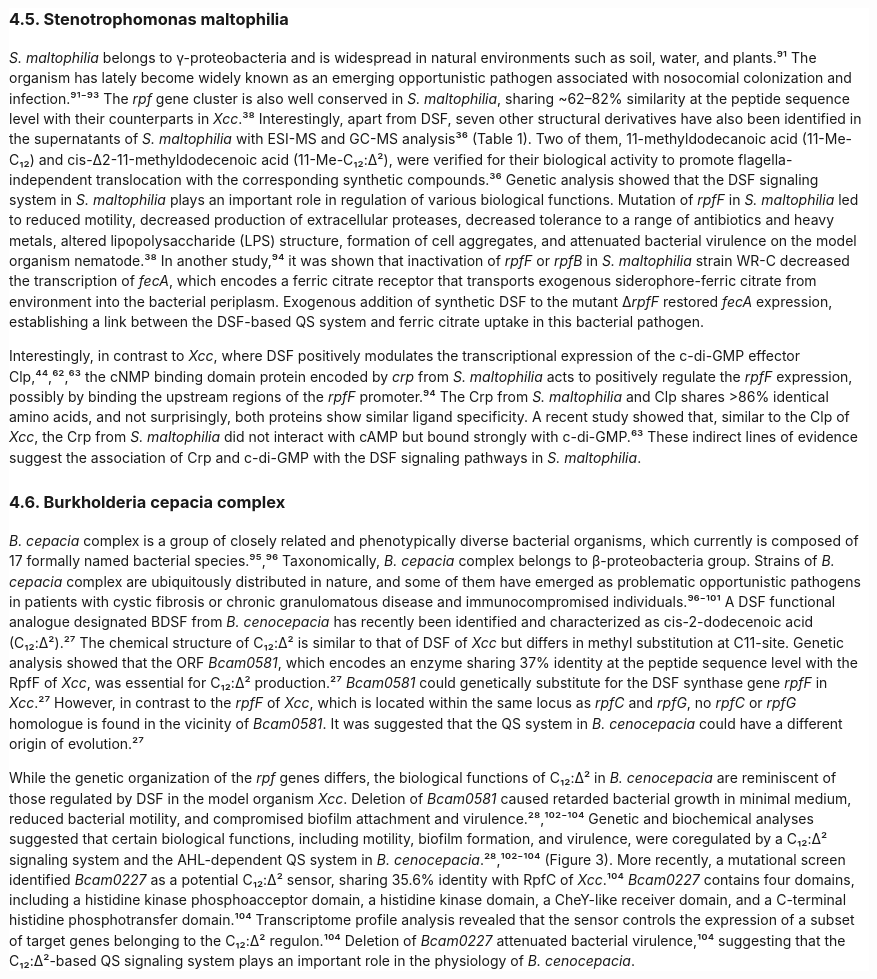 ### 4.5. Stenotrophomonas maltophilia

*S. maltophilia* belongs to γ-proteobacteria and is widespread in natural environments such as soil, water, and plants.⁹¹ The organism has lately become widely known as an emerging opportunistic pathogen associated with nosocomial colonization and infection.⁹¹⁻⁹³ The *rpf* gene cluster is also well conserved in *S. maltophilia*, sharing ~62–82% similarity at the peptide sequence level with their counterparts in *Xcc*.³⁸ Interestingly, apart from DSF, seven other structural derivatives have also been identified in the supernatants of *S. maltophilia* with ESI-MS and GC-MS analysis³⁶ (Table 1). Two of them, 11-methyldodecanoic acid (11-Me-C₁₂) and cis-Δ2-11-methyldodecenoic acid (11-Me-C₁₂:Δ²), were verified for their biological activity to promote flagella-independent translocation with the corresponding synthetic compounds.³⁶ Genetic analysis showed that the DSF signaling system in *S. maltophilia* plays an important role in regulation of various biological functions. Mutation of *rpfF* in *S. maltophilia* led to reduced motility, decreased production of extracellular proteases, decreased tolerance to a range of antibiotics and heavy metals, altered lipopolysaccharide (LPS) structure, formation of cell aggregates, and attenuated bacterial virulence on the model organism nematode.³⁸ In another study,⁹⁴ it was shown that inactivation of *rpfF* or *rpfB* in *S. maltophilia* strain WR-C decreased the transcription of *fecA*, which encodes a ferric citrate receptor that transports exogenous siderophore-ferric citrate from environment into the bacterial periplasm. Exogenous addition of synthetic DSF to the mutant Δ*rpfF* restored *fecA* expression, establishing a link between the DSF-based QS system and ferric citrate uptake in this bacterial pathogen.

Interestingly, in contrast to *Xcc*, where DSF positively modulates the transcriptional expression of the c-di-GMP effector Clp,⁴⁴,⁶²,⁶³ the cNMP binding domain protein encoded by *crp* from *S. maltophilia* acts to positively regulate the *rpfF* expression, possibly by binding the upstream regions of the *rpfF* promoter.⁹⁴ The Crp from *S. maltophilia* and Clp shares >86% identical amino acids, and not surprisingly, both proteins show similar ligand specificity. A recent study showed that, similar to the Clp of *Xcc*, the Crp from *S. maltophilia* did not interact with cAMP but bound strongly with c-di-GMP.⁶³ These indirect lines of evidence suggest the association of Crp and c-di-GMP with the DSF signaling pathways in *S. maltophilia*.

### 4.6. Burkholderia cepacia complex

*B. cepacia* complex is a group of closely related and phenotypically diverse bacterial organisms, which currently is composed of 17 formally named bacterial species.⁹⁵,⁹⁶ Taxonomically, *B. cepacia* complex belongs to β-proteobacteria group. Strains of *B. cepacia* complex are ubiquitously distributed in nature, and some of them have emerged as problematic opportunistic pathogens in patients with cystic fibrosis or chronic granulomatous disease and immunocompromised individuals.⁹⁶⁻¹⁰¹ A DSF functional analogue designated BDSF from *B. cenocepacia* has recently been identified and characterized as cis-2-dodecenoic acid (C₁₂:Δ²).²⁷ The chemical structure of C₁₂:Δ² is similar to that of DSF of *Xcc* but differs in methyl substitution at C11-site. Genetic analysis showed that the ORF *Bcam0581*, which encodes an enzyme sharing 37% identity at the peptide sequence level with the RpfF of *Xcc*, was essential for C₁₂:Δ² production.²⁷ *Bcam0581* could genetically substitute for the DSF synthase gene *rpfF* in *Xcc*.²⁷ However, in contrast to the *rpfF* of *Xcc*, which is located within the same locus as *rpfC* and *rpfG*, no *rpfC* or *rpfG* homologue is found in the vicinity of *Bcam0581*. It was suggested that the QS system in *B. cenocepacia* could have a different origin of evolution.²⁷

While the genetic organization of the *rpf* genes differs, the biological functions of C₁₂:Δ² in *B. cenocepacia* are reminiscent of those regulated by DSF in the model organism *Xcc*. Deletion of *Bcam0581* caused retarded bacterial growth in minimal medium, reduced bacterial motility, and compromised biofilm attachment and virulence.²⁸,¹⁰²⁻¹⁰⁴ Genetic and biochemical analyses suggested that certain biological functions, including motility, biofilm formation, and virulence, were coregulated by a C₁₂:Δ² signaling system and the AHL-dependent QS system in *B. cenocepacia*.²⁸,¹⁰²⁻¹⁰⁴ (Figure 3). More recently, a mutational screen identified *Bcam0227* as a potential C₁₂:Δ² sensor, sharing 35.6% identity with RpfC of *Xcc*.¹⁰⁴ *Bcam0227* contains four domains, including a histidine kinase phosphoacceptor domain, a histidine kinase domain, a CheY-like receiver domain, and a C-terminal histidine phosphotransfer domain.¹⁰⁴ Transcriptome profile analysis revealed that the sensor controls the expression of a subset of target genes belonging to the C₁₂:Δ² regulon.¹⁰⁴ Deletion of *Bcam0227* attenuated bacterial virulence,¹⁰⁴ suggesting that the C₁₂:Δ²-based QS signaling system plays an important role in the physiology of *B. cenocepacia*.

--------------------

◆ WORK REQUEST
Retype all the entries word for word; the pictures stay out.

◆ EXERCISE RESPONSE
 ### 4.5. Stenotrophomonas maltophilia

*S. maltophilia* belongs to γ-proteobacteria and is widespread in natural environments such as soil, water, and plants.⁹¹ The organism has lately become widely known as an emerging opportunistic pathogen associated with nosocomial colonization and infection.⁹¹⁻⁹³ The *rpf* gene cluster is also well conserved in *S. maltophilia*, sharing ~62–82% similarity at the peptide sequence level with their counterparts in *Xcc*.³⁸ Interestingly, apart from DSF, seven other structural derivatives have also been identified in the supernatants of *S. maltophilia* with ESI-MS and GC-MS analysis³⁶ (Table 1). Two of them, 11-methyldodecanoic acid (11-Me-C₁₂) and cis-Δ2-11-methyldodecenoic acid (11-Me-C₁₂:Δ²), were verified for their biological activity to promote flagella-independent translocation with the corresponding synthetic compounds.³⁶ Genetic analysis showed that the DSF signaling system in *S. maltophilia* plays an important role in regulation of various biological functions. Mutation of *rpfF* in *S. maltophilia* led to reduced motility, decreased production of extracellular proteases, decreased tolerance to a range of antibiotics and heavy metals, altered lipopolysaccharide (LPS) structure, formation of cell aggregates, and attenuated bacterial virulence on the model organism nematode.³⁸ In another study,⁹⁴ it was shown that inactivation of *rpfF* or *rpfB* in *S. maltophilia* strain WR-C decreased the transcription of *fecA*, which encodes a ferric citrate receptor that transports exogenous siderophore-ferric citrate from environment into the bacterial periplasm. Exogenous addition of synthetic DSF to the mutant Δ*rpfF* restored *fecA* expression, establishing a link between the DSF-based QS system and ferric citrate uptake in this bacterial pathogen.

Interestingly, in contrast to *Xcc*, where DSF positively modulates the transcriptional expression of the c-di-GMP effector Clp,⁴⁴,⁶²,⁶³ the cNMP binding domain protein encoded by *crp* from *S. maltophilia* acts to positively regulate the *rpfF* expression, possibly by binding the upstream regions of the *rpfF* promoter.⁹⁴ The Crp from *S. maltophilia* and Clp shares >86% identical amino acids, and not surprisingly, both proteins show similar ligand specificity. A recent study showed that, similar to the Clp of *Xcc*, the Crp from *S. maltophilia* did not interact with cAMP but bound strongly with c-di-GMP.⁶³ These indirect lines of evidence suggest the association of Crp and c-di-GMP with the DSF signaling pathways in *S. maltophilia*.

### 4.6. Burkholderia cepacia complex

*B. cepacia* complex is a group of closely related and phenotypically diverse bacterial organisms, which currently is composed of 17 formally named bacterial species.⁹⁵,⁹⁶ Taxonomically, *B. cepacia* complex belongs to β-proteobacteria group. Strains of *B. cepacia* complex are ubiquitously distributed in nature, and some of them have emerged as problematic opportunistic pathogens in patients with cystic fibrosis or chronic granulomatous disease and immunocompromised individuals.⁹⁶⁻¹⁰¹ A DSF functional analogue designated BDSF from *B. cenocepacia* has recently been identified and characterized as cis-2-dodecenoic acid (C₁₂:Δ²).²⁷ The chemical structure of C₁₂:Δ² is similar to that of DSF of *Xcc* but differs in methyl substitution at C11-site. Genetic analysis showed that the ORF *Bcam0581*, which encodes an enzyme sharing 37% identity at the peptide sequence level with the RpfF of *Xcc*, was essential for C₁₂:Δ² production.²⁷ *Bcam0581* could genetically substitute for the DSF synthase gene *rpfF* in *Xcc*.²⁷ However, in contrast to the *rpfF* of *Xcc*, which is located within the same locus as *rpfC* and *rpfG*, no *rpfC* or *rpfG* homologue is found in the vicinity of *Bcam0581*. It was suggested that the QS system in *B. cenocepacia* could have a different origin of evolution.²⁷

While the genetic organization of the *rpf* genes differs, the biological functions of C₁₂:Δ² in *B. cenocepacia* are reminiscent of those regulated by DSF in the model organism *Xcc*. Deletion of *Bcam0581* caused retarded bacterial growth in minimal medium, reduced bacterial motility, and compromised biofilm attachment and virulence.²⁸,¹⁰²⁻¹⁰⁴ Genetic and biochemical analyses suggested that certain biological functions, including motility, biofilm formation, and virulence, were coregulated by a C₁₂:Δ² signaling system and the AHL-dependent QS system in *B. cenocepacia*.²⁸,¹⁰²⁻¹⁰⁴ (Figure 3). More recently, a mutational screen identified *Bcam0227* as a potential C₁₂:Δ² sensor, sharing 35.6% identity with RpfC of *Xcc*.¹⁰⁴ *Bcam0227* contains four domains, including a histidine kinase phosphoacceptor domain, a histidine kinase domain, a CheY-like receiver domain, and a C-terminal histidine phosphotransfer domain.¹⁰⁴ Transcriptome profile analysis revealed that the sensor controls the expression of a subset of target genes belonging to the C₁₂:Δ² regulon.¹⁰⁴ Deletion of *Bcam0227* attenuated bacterial virulence,¹⁰⁴ suggesting that the C₁₂:Δ²-based QS signaling system plays an important role in the physiology of *B. cenocepacia*.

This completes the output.